PatchSiren cyber security CVE debrief
CVE-2026-36178 GNCC CVE debrief
A vulnerability was discovered in GNCC GP5 v7.1.76, where the factory reset functionality fails to clear sensitive cryptographic material in the JFFS2 configuration partition. This flaw may allow attackers to recover and obtain sensitive user data.
- Vendor
- GNCC
- Product
- GP5
- CVSS
- MEDIUM 4.6
- CISA KEV
- Not listed in stored evidence
- Original CVE published
- 2026-06-04
- Original CVE updated
- 2026-06-04
- Advisory published
- 2026-06-04
- Advisory updated
- 2026-06-04
Who should care
Users of GNCC GP5 v7.1.76 devices should be aware of this vulnerability and take necessary precautions to protect their devices and data.
Technical summary
The CVSS score for this vulnerability is 4.6, with a severity rating of MEDIUM. The vulnerability is described as follows: CVSS:3.1/AV:P/AC:L/PR:N/UI:N/S:U/C:H/I:N/A:N.
Defensive priority
MEDIUM
Recommended defensive actions
- Apply the latest security patches or updates provided by the vendor, if available.

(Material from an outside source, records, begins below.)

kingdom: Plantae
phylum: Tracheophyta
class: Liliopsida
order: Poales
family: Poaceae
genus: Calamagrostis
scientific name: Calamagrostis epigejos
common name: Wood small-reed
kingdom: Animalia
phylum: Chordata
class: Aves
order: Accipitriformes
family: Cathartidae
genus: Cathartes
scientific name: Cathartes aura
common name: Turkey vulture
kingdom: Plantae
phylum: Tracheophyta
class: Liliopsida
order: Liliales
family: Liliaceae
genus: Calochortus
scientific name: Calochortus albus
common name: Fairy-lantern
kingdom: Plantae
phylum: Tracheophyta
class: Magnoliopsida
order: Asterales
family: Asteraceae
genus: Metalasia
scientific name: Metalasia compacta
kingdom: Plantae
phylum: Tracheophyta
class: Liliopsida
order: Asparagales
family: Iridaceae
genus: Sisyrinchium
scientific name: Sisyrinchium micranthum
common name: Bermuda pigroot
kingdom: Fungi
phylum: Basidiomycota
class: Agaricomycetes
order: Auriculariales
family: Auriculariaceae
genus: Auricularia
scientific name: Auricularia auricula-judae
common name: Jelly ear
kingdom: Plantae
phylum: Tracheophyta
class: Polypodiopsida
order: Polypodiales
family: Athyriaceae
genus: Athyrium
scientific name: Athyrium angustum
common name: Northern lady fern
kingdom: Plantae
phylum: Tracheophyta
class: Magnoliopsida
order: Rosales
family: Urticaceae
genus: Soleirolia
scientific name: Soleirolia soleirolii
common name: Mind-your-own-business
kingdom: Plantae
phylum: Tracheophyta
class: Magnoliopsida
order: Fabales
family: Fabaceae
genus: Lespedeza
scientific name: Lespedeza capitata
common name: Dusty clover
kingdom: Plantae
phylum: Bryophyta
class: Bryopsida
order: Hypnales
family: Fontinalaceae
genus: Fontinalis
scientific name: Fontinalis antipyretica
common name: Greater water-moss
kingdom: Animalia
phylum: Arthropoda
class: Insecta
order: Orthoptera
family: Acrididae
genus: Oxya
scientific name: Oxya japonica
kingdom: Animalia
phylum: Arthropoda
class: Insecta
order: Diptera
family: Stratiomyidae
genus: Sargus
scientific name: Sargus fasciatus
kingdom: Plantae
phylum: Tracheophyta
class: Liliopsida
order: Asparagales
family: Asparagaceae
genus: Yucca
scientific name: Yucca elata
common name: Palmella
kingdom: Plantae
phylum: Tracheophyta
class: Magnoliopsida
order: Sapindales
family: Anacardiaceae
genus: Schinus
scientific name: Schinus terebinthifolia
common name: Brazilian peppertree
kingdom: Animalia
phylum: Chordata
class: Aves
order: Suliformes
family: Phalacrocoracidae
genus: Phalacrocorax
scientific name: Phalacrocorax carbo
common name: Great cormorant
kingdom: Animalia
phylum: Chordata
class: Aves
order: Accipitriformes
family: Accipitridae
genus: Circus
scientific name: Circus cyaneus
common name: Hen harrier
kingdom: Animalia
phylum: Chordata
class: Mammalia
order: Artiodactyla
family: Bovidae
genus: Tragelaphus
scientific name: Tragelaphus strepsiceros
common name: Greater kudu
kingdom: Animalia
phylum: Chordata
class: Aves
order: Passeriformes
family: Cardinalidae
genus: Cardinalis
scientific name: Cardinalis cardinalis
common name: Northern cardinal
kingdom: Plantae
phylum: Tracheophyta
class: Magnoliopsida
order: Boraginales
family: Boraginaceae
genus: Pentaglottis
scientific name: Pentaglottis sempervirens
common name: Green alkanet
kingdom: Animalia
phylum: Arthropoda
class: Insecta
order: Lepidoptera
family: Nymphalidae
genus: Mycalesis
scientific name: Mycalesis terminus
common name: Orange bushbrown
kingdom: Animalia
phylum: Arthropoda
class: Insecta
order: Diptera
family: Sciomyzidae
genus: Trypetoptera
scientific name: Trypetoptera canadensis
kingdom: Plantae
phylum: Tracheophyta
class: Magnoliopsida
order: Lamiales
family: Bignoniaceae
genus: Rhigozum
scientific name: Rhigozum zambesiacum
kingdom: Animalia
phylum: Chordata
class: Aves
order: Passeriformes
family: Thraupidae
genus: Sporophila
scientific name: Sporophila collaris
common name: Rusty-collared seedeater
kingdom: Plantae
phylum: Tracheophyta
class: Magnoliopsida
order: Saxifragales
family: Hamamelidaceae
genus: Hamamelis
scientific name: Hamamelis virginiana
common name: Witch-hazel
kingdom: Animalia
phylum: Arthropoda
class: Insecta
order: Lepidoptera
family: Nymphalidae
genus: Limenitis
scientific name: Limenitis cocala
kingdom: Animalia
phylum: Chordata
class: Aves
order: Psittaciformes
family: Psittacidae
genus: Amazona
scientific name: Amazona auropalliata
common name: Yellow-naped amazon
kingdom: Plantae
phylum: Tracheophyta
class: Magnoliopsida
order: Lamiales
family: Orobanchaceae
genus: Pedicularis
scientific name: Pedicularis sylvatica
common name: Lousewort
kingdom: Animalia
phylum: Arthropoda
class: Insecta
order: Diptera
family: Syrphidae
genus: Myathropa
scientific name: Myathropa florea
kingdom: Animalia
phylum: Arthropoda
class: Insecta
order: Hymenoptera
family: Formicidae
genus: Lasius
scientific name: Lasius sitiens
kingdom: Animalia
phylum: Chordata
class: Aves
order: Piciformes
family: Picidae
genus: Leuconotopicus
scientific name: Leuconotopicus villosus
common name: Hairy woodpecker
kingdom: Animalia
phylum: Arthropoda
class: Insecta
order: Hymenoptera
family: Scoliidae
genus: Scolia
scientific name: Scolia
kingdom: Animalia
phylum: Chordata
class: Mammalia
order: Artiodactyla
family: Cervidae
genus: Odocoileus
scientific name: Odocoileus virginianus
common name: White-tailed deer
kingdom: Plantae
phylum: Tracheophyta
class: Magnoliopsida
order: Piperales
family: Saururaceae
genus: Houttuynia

- Use secure methods for resetting devices to their factory settings.
- Monitor devices for suspicious activity and implement additional security measures as needed.
Evidence notes
The CVE record and NVD detail can be found at [cve-org] and [nvd], respectively.
Official resources
CVE-2026-36178 was published on 2026-06-04T15:16:51.607Z and modified on 2026-06-04T16:16:35.517Z.